Perfect fresh out of the oven with butter melted onto it. Or with any quickly whipped up spread you like.
- 250g (2 generous cups) finely ground spelt flour
- ¼ l water
- 4 tblsp yogurt or soya yogurt (I used sheep’s yogurt)
- ½ tsp salt
- ¾ tsp baking soda
- pinch of pepper
- pinch of thyme
- handful of sunflower seeds
- Preheat a rectangular baking tray in the oven at gas mark 6 (440 F/ 200 C).
- Combine the flour, spice and baking soda.
- Take the warm baking tray out of the oven and line it with baking paper.
- Mix the dry ingredients in a bowl by slowly adding just as much water to form a pliable dough.
- Roll the dough in sunflower seeds and make 4 flat oval shapes about 1 cm thick.
- Use a fork to make tiny holes all over the surface to speed up the baking time.
- Quickly put them in the oven and bake for 15-20 minutes until crisp to the touch and golden crusted on the outside.
- Let it cool down on a cooling rack and either eat straight away or freeze the same day.
Is Spelt Gluten free?
Spelt does contain some gluten, but less than wheat.
That means that if you only have a mild gluten intolerance then you’d probably find it easier to digest than “normal” wheat bread. On the other hand, if you have celiac disease then spelt bread is not safe to eat, as your immune system will react to the gluten proteins in the spelt, causing inflammation. You might want to try Millet flour instead.
Enjoy
P.S. Apologies if you are currently in stage 2 of the candida diet and can’t have bread yet. I’ve been there!
For more Vegan Treats check out Wellness Weekend here and Tasty Tradition‘s site for Real Foods Recipes here, where I shared the recipe.
4 Comments
Ricki
March 2, 2013Hi Sandra,
These look yummy! I used to *love* spelt before I went gluten-free. Now I’ve found lots of substitutes that are equally delicious, thankfully, but these do look great if you can have spelt! Thanks so much for linking up to Wellness Weekend this week. And I hope you have a great weekend, too!
Ricki ?
Sandra
March 2, 2013Thanks Ricki
Which substitute would you say would work best for this type of bread?
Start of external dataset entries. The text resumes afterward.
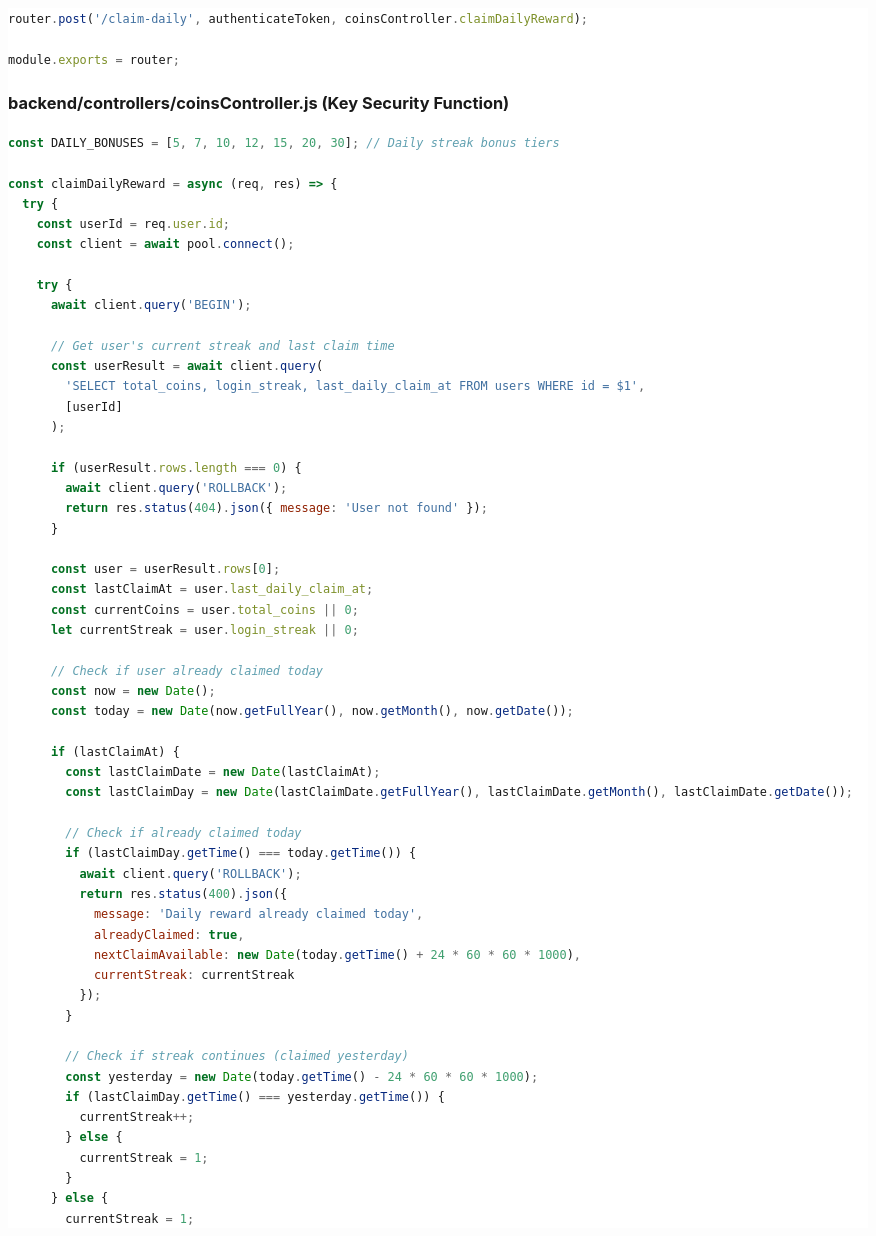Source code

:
 ```javascript
router.post('/claim-daily', authenticateToken, coinsController.claimDailyReward);

module.exports = router;
```

### backend/controllers/coinsController.js (Key Security Function)
```javascript
const DAILY_BONUSES = [5, 7, 10, 12, 15, 20, 30]; // Daily streak bonus tiers

const claimDailyReward = async (req, res) => {
  try {
    const userId = req.user.id;
    const client = await pool.connect();

    try {
      await client.query('BEGIN');

      // Get user's current streak and last claim time
      const userResult = await client.query(
        'SELECT total_coins, login_streak, last_daily_claim_at FROM users WHERE id = $1',
        [userId]
      );

      if (userResult.rows.length === 0) {
        await client.query('ROLLBACK');
        return res.status(404).json({ message: 'User not found' });
      }

      const user = userResult.rows[0];
      const lastClaimAt = user.last_daily_claim_at;
      const currentCoins = user.total_coins || 0;
      let currentStreak = user.login_streak || 0;

      // Check if user already claimed today
      const now = new Date();
      const today = new Date(now.getFullYear(), now.getMonth(), now.getDate());

      if (lastClaimAt) {
        const lastClaimDate = new Date(lastClaimAt);
        const lastClaimDay = new Date(lastClaimDate.getFullYear(), lastClaimDate.getMonth(), lastClaimDate.getDate());

        // Check if already claimed today
        if (lastClaimDay.getTime() === today.getTime()) {
          await client.query('ROLLBACK');
          return res.status(400).json({ 
            message: 'Daily reward already claimed today',
            alreadyClaimed: true,
            nextClaimAvailable: new Date(today.getTime() + 24 * 60 * 60 * 1000),
            currentStreak: currentStreak
          });
        }

        // Check if streak continues (claimed yesterday)
        const yesterday = new Date(today.getTime() - 24 * 60 * 60 * 1000);
        if (lastClaimDay.getTime() === yesterday.getTime()) {
          currentStreak++;
        } else {
          currentStreak = 1;
        }
      } else {
        currentStreak = 1;
```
I’m all ears, the less gluten the better!
Take care,
Sandra
Ricki
March 3, 2013Me again! I think your choice of Bob’s Red Mill is a good one, but of course I prefer my own all-purpose gluten-free mix (there’s a recipe on my blog).
Some people just use rice flour or a single grain like sorghum, though, which can also be good; my personal fave is millet flour. And I agree, the less gluten, the better (even though spelt *does* taste SO good!). 
Sandra
March 4, 2013Thanks for that Ricki. I just wished you hadn’t mentioned the recipe on your blog… I got sucked into looking at all your amaaaazing pancake creations including toppings… oh my, I’ll have to lock the kitchen door, otherwise I’ll be making pancakes all throughout the night (who needs sleep, highly overrated, hah!)
Where was I? Spiced macadamia butter? No, all-purpose gluten-free mix ? yours does sound very good.
It’s just that I’ve been a bit hesitant with millet, because when I cooked it, it had a weird soapy after-taste…
(that the millet flakes that I used to have a a hefty addiction in my early ACD days had not; which makes me think it might be my preparation and not the millet itself).
2 questions: Do you wash the millet before grinding? And do you buy the bean flour already ground? I’m guessing we are not talking cooked beans here.